» **Problem**: A verbatim copy of all the data is required, minus any images.

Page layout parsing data
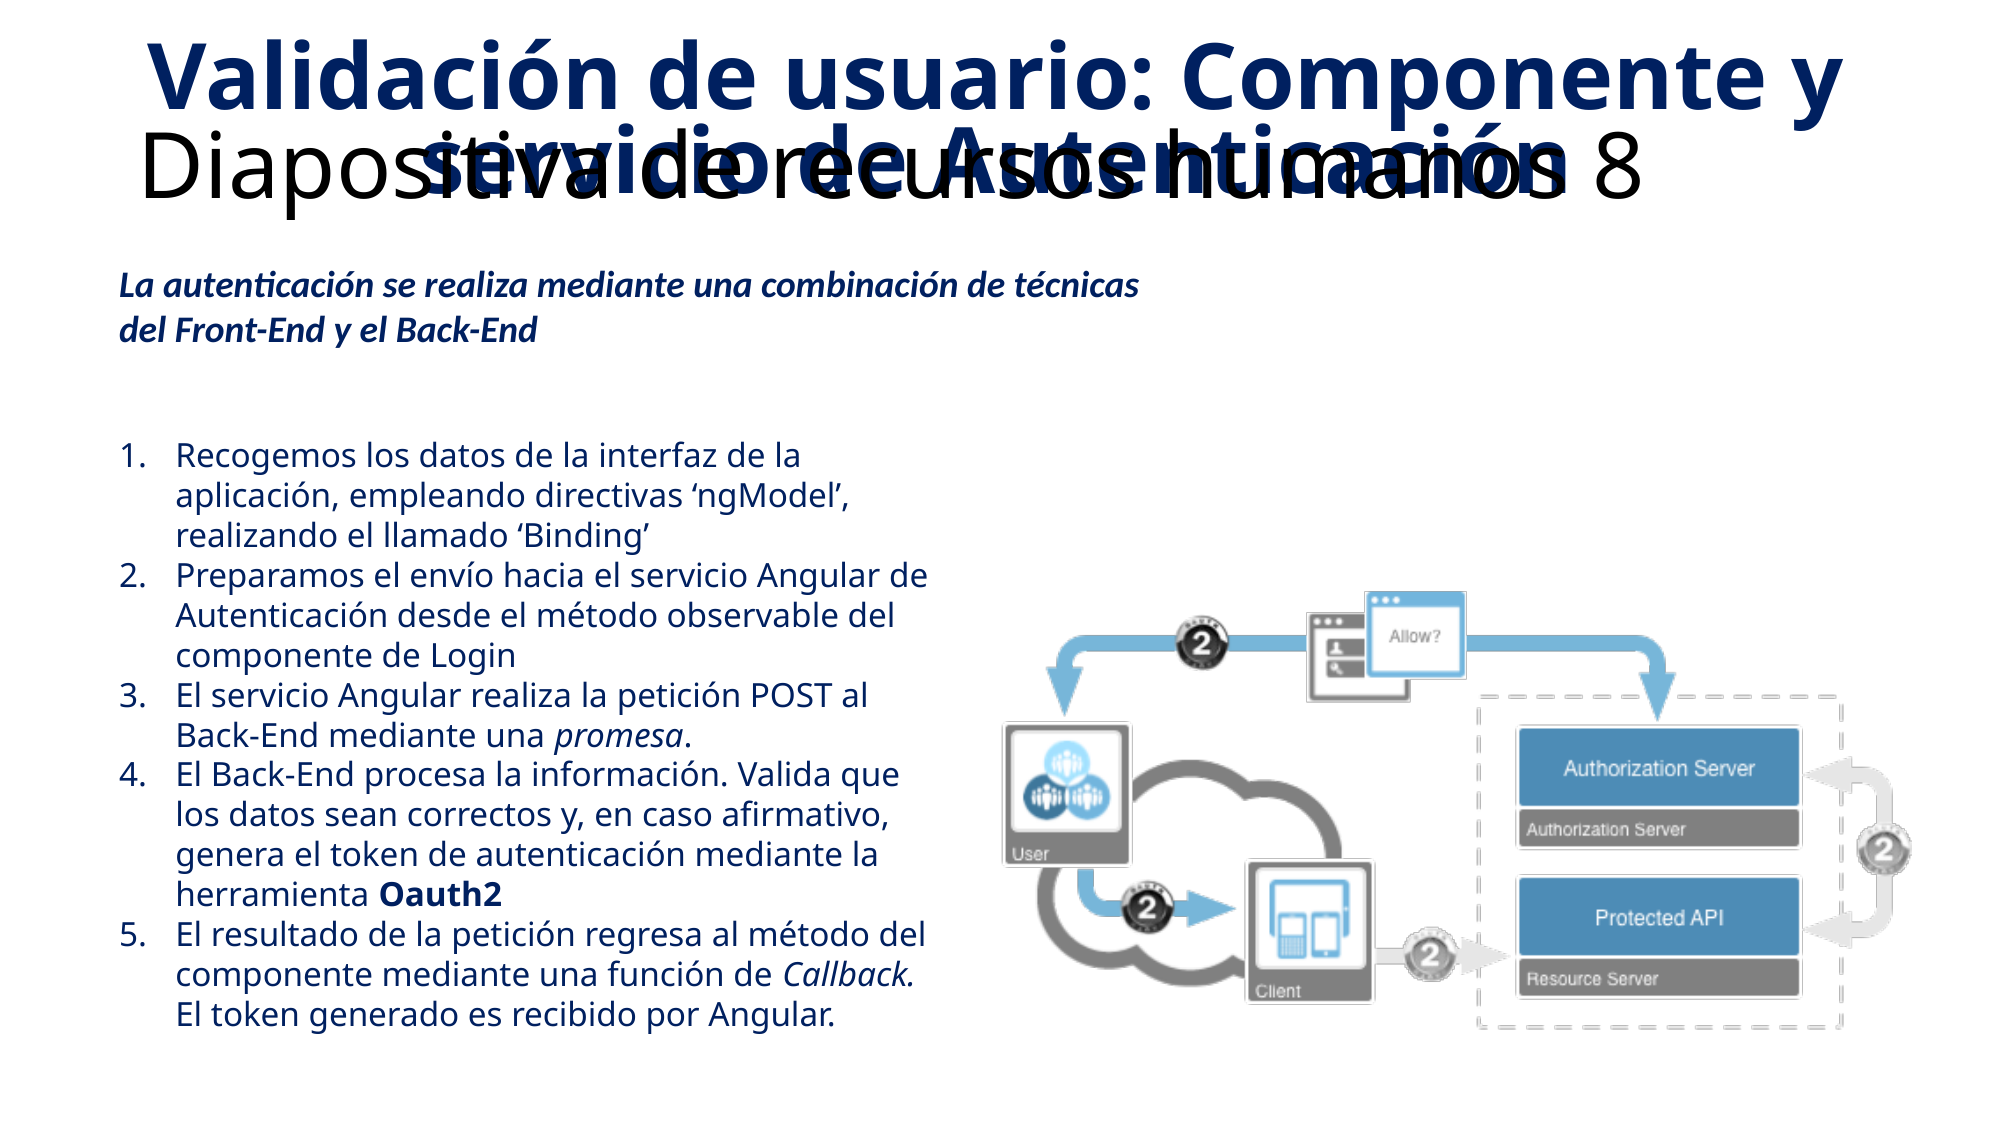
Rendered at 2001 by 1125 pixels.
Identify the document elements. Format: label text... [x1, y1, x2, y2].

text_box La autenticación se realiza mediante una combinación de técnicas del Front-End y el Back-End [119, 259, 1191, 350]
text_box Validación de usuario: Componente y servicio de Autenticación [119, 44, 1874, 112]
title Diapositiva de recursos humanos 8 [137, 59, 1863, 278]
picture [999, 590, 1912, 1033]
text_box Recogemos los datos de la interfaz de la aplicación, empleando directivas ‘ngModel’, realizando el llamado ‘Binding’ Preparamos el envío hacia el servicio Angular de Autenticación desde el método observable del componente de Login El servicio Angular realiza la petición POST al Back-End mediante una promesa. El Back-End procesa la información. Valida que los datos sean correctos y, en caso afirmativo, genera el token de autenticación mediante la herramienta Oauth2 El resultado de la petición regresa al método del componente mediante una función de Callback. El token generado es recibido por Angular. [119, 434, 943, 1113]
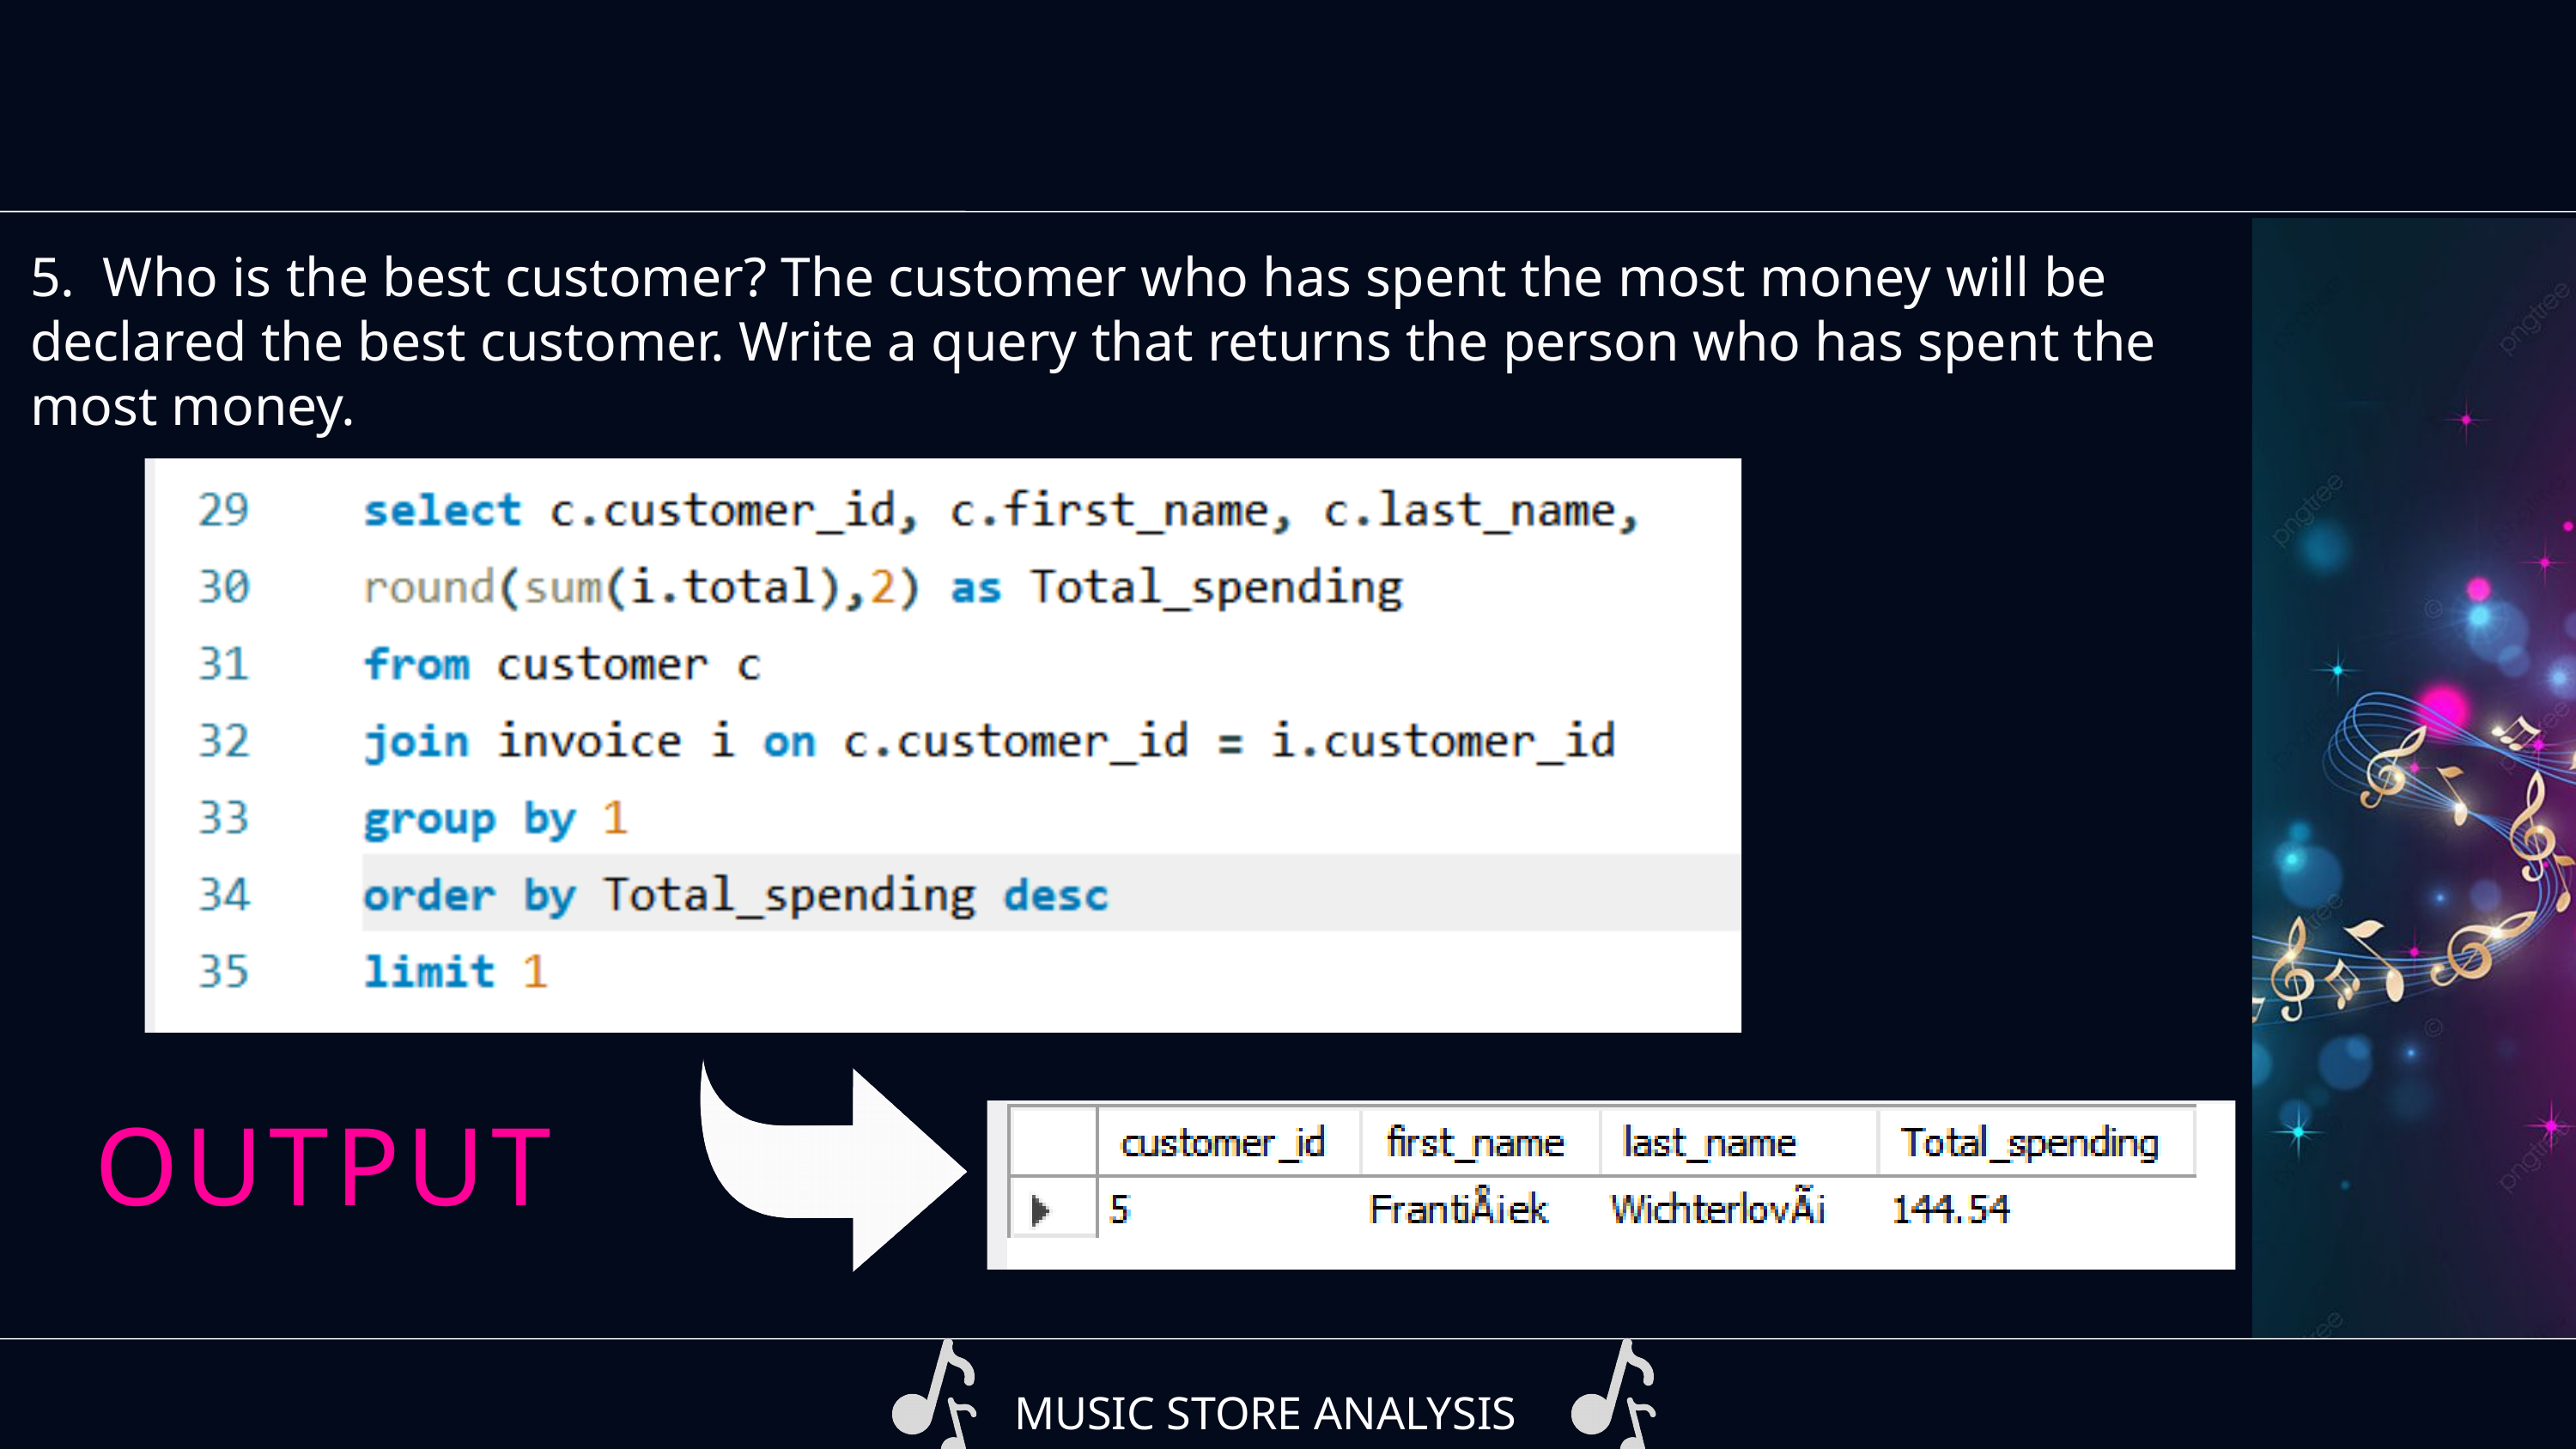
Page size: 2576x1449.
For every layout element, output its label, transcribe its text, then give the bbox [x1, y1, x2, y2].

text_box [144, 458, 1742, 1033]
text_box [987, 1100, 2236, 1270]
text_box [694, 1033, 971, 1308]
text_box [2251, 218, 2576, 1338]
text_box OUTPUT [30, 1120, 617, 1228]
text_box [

» **Response to this exercise**:
Rendered at 2001 by 1125 pixels.
Identify the document elements. Format: label text... [x1, y1, x2, y2].

text_box La autenticación se realiza mediante una combinación de técnicas del Front-End y el Back-End [119, 259, 1191, 350]
text_box Validación de usuario: Componente y servicio de Autenticación [119, 44, 1874, 112]
title Diapositiva de recursos humanos 8 [137, 59, 1863, 278]
picture [999, 590, 1912, 1033]
text_box Recogemos los datos de la interfaz de la aplicación, empleando directivas ‘ngModel’, realizando el llamado ‘Binding’ Preparamos el envío hacia el servicio Angular de Autenticación desde el método observable del componente de Login El servicio Angular realiza la petición POST al Back-End mediante una promesa. El Back-End procesa la información. Valida que los datos sean correctos y, en caso afirmativo, genera el token de autenticación mediante la herramienta Oauth2 El resultado de la petición regresa al método del componente mediante una función de Callback. El token generado es recibido por Angular. [119, 434, 943, 1113]
Page size: 2576x1449.
For every layout element, output its label, transcribe its text, then give the bbox [x1, y1, x2, y2].

text_box [144, 458, 1742, 1033]
text_box [987, 1100, 2236, 1270]
text_box [694, 1033, 971, 1308]
text_box [2251, 218, 2576, 1338]
text_box OUTPUT [30, 1120, 617, 1228]
text_box [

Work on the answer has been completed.